The University of Pennsylvania is an affirmative action/equal opportunity employer. All qualified applicants will receive consideration for employment and will not be discriminated against on the basis of race, color, religion, sex, sexual orientation, gender identity, creed, national or ethnic origin, citizenship status, age, disability, veteran status, or any other characteristic protected by law.
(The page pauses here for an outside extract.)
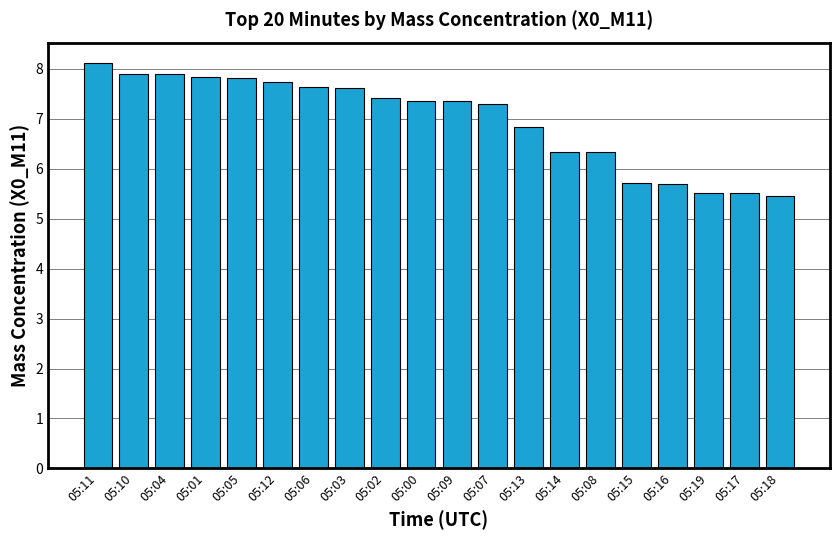

What is the average value?

7.0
  • Materials for the Health Sciences:  Materials continue to enable innovation in the health sciences, particularly in the areas of medical and dental implantable devices, advanced imaging and sensing, tissue stimulation, injury reduction and drug delivery.  By the judicious design of the chemical compositions, materials processing methods, investigation of structure-property relationships at micro- and nanoscale, and control of surfaces and interfaces, unique combinations of properties and functionalities can be attained.  Materials performance can be advanced by interfacing with biological components, including cells and proteins, and drawing inspiration from nature.  Fundamental materials research will ignite future breakthroughs in the healthcare community including responsive implants, tissue engineering and regenerative medicine, infectious disease, therapeutic delivery, diagnosis and repair of injuries, and next-generation imaging and sensing devices, as well as providing model materials for studying biological systems.  Prof. Vivek Shenoy chairs this search committee.

  • Electronic Materials: Materials with precisely tailored properties will lead to new electronic and quantum device paradigms and applications. The interplay of geometry, topology, mechanical deformations and symmetry breaking fields can drastically modify electronic and photonic properties and produce new phases of matter with precisely tunable responses. For example, the combined effects of symmetry and topology in materials' electronic structures have led to the discovery of topological insulators, topological superconductors, and Dirac/Weyl semimetals. New materials and their heterostructures are a rich and emerging source for exploring new electronic and optical phenomena that are unattainable in conventional material systems. Foundational research on these emerging materials will have significant impact for future applications including quantum computing, optoelectronics and sensing. Research areas of particular interest include (i) atomically precise synthesis, growth or assembly of quantum materials, (ii) designing novel probes such as scanning probe techniques to investigate the electronic and transport properties to evaluate new theories to greatly expand the fundamental understanding of these materials, and (iii) engineering quantum electronic materials with innovative functionalities for future technologies. Prof. Ritesh Agarwal chairs this search committee.

  • Structural Materials: The field of structural materials focuses primarily on the mechanical properties and encompasses metals, ceramics, polymers and composites.  For structural materials the ideal goal of mechanical behavior is to achieve both high toughness and strength, and often combined with the requirement for weight reduction to improve energy efficiency.  Alloying is a common approach to achieve the best possible properties and novel design concepts include disordered alloys, most recently high entropy alloys composed of several components of the same concentration, compounds and composites.   Additional topics of interest include mechanical behavior in extreme situations (high temperature, radiation environments), unusual combinations of mechanical properties and low density materials (e.g., high performance polymers, magnesium alloys).   An essential aspect of modern structural materials research is establishing fundamental links between mechanical properties and atomic structures extending to microstructure, for example defects in alloys and tie molecules in polymers.  Research on structural materials involves experimental techniques such as electron microscopy, synthesis/processing and mechanical testing as well as computer modeling based on fundamental physics and state of the art advancements in continuum mechanics.  The overarching goal in structural materials is to develop novel synthesis and processing approaches to manipulate the mechanisms and structures involved in mechanical behavior. Prof. Vasek Vitek chairs this search committee.